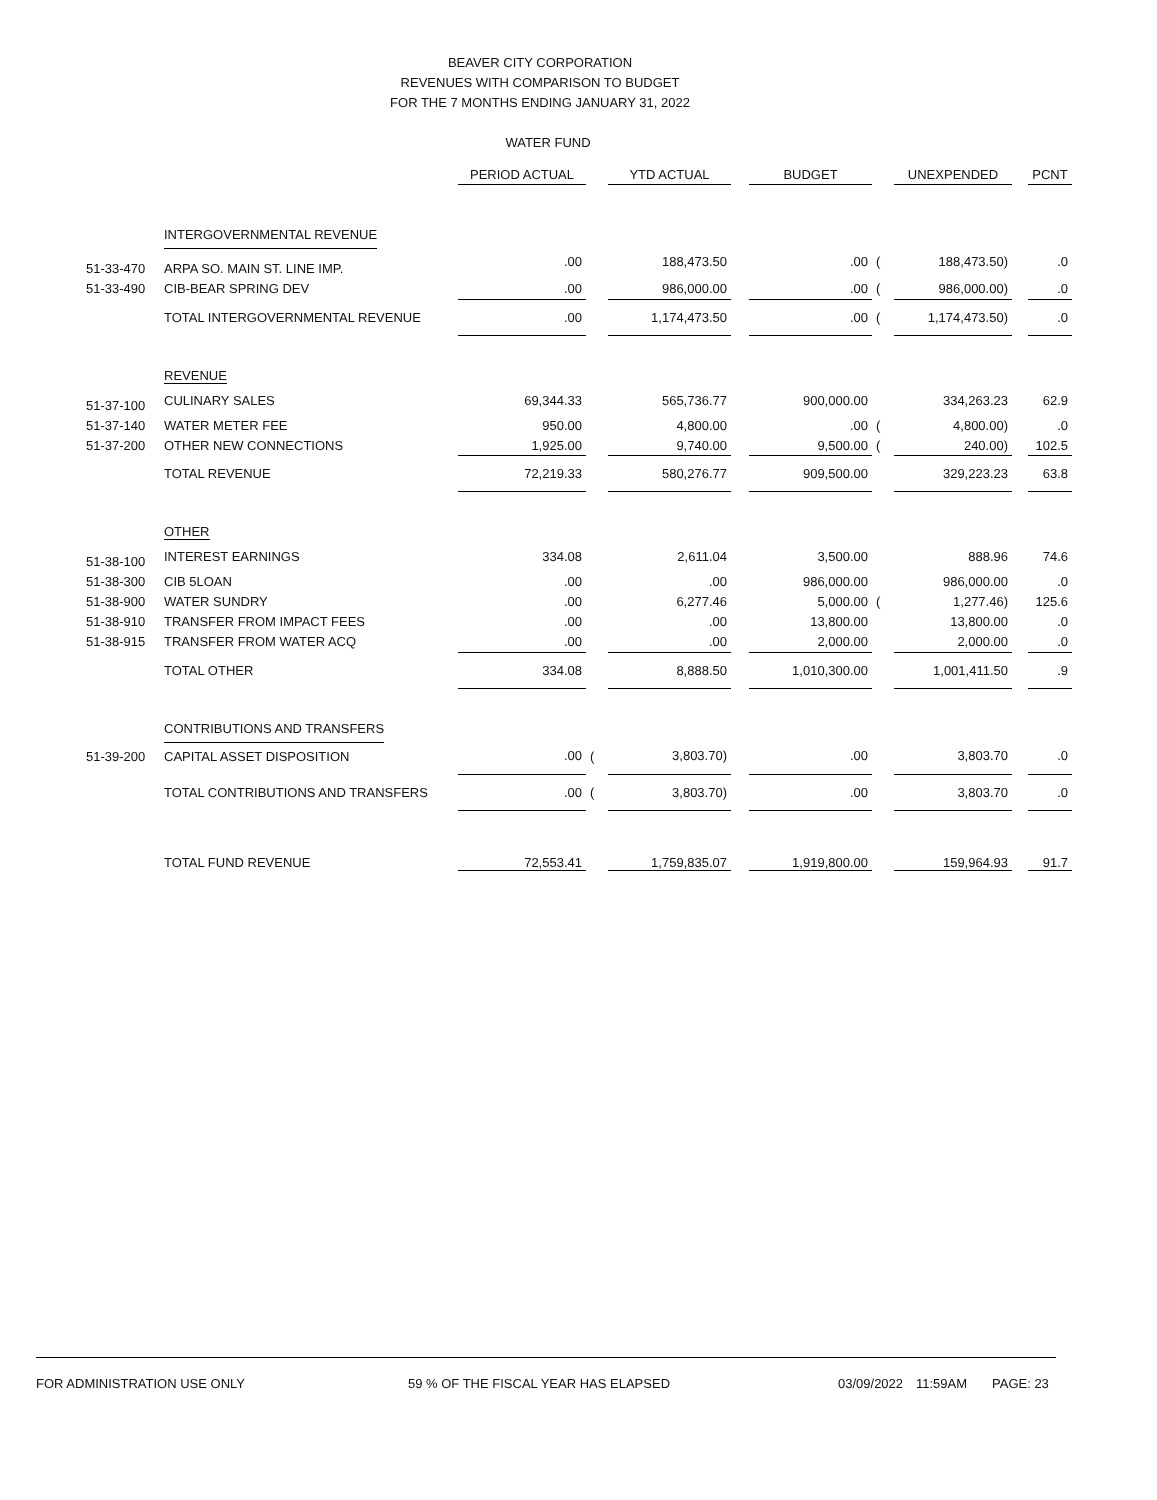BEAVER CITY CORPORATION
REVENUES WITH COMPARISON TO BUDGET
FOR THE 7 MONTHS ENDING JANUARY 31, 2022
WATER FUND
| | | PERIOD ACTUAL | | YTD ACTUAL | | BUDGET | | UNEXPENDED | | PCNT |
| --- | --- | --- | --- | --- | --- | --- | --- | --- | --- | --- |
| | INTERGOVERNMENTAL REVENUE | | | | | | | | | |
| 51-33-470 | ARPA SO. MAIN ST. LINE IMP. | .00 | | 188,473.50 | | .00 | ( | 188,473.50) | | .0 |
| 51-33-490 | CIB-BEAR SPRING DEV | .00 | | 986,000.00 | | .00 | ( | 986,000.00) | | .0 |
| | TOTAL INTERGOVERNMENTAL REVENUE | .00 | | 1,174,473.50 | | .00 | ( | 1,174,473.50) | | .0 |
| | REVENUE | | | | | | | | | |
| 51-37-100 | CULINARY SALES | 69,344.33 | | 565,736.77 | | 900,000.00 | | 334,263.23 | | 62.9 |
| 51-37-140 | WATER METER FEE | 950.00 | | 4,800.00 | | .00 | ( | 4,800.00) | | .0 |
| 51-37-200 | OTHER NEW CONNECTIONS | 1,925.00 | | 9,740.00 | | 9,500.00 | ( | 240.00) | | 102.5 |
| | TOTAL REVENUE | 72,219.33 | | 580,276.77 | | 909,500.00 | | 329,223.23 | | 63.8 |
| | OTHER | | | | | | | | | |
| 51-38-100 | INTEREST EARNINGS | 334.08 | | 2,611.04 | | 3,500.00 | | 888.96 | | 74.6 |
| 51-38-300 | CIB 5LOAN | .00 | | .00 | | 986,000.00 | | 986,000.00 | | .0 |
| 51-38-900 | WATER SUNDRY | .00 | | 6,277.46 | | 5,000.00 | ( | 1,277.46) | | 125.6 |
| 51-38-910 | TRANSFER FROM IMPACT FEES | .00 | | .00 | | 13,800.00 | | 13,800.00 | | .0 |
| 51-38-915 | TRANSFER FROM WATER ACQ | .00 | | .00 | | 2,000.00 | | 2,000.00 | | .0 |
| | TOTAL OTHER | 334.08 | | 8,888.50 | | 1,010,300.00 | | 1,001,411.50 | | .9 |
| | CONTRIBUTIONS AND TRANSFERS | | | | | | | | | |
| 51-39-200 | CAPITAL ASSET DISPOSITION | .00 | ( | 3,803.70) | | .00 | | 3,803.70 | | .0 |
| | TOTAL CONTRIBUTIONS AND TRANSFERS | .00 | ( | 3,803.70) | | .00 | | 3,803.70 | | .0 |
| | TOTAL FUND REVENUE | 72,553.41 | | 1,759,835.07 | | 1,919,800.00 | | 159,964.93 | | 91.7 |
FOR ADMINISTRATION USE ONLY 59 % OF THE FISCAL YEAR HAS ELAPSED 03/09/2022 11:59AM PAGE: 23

..........

* [WORK ITEM]:
Reprint exactly the lines above that start at the one with "334,263.23 | | 62.9 |" and end at the one with "TOTAL CONTRIBUTIONS AND", keeping both and adding none.

* [RESPONSE TO THE EXERCISE]:
| 51-37-100 | CULINARY SALES | 69,344.33 | | 565,736.77 | | 900,000.00 | | 334,263.23 | | 62.9 |
| 51-37-140 | WATER METER FEE | 950.00 | | 4,800.00 | | .00 | ( | 4,800.00) | | .0 |
| 51-37-200 | OTHER NEW CONNECTIONS | 1,925.00 | | 9,740.00 | | 9,500.00 | ( | 240.00) | | 102.5 |
| | TOTAL REVENUE | 72,219.33 | | 580,276.77 | | 909,500.00 | | 329,223.23 | | 63.8 |
| | OTHER | | | | | | | | | |
| 51-38-100 | INTEREST EARNINGS | 334.08 | | 2,611.04 | | 3,500.00 | | 888.96 | | 74.6 |
| 51-38-300 | CIB 5LOAN | .00 | | .00 | | 986,000.00 | | 986,000.00 | | .0 |
| 51-38-900 | WATER SUNDRY | .00 | | 6,277.46 | | 5,000.00 | ( | 1,277.46) | | 125.6 |
| 51-38-910 | TRANSFER FROM IMPACT FEES | .00 | | .00 | | 13,800.00 | | 13,800.00 | | .0 |
| 51-38-915 | TRANSFER FROM WATER ACQ | .00 | | .00 | | 2,000.00 | | 2,000.00 | | .0 |
| | TOTAL OTHER | 334.08 | | 8,888.50 | | 1,010,300.00 | | 1,001,411.50 | | .9 |
| | CONTRIBUTIONS AND TRANSFERS | | | | | | | | | |
| 51-39-200 | CAPITAL ASSET DISPOSITION | .00 | ( | 3,803.70) | | .00 | | 3,803.70 | | .0 |
| | TOTAL CONTRIBUTIONS AND TRANSFERS | .00 | ( | 3,803.70) | | .00 | | 3,803.70 | | .0 |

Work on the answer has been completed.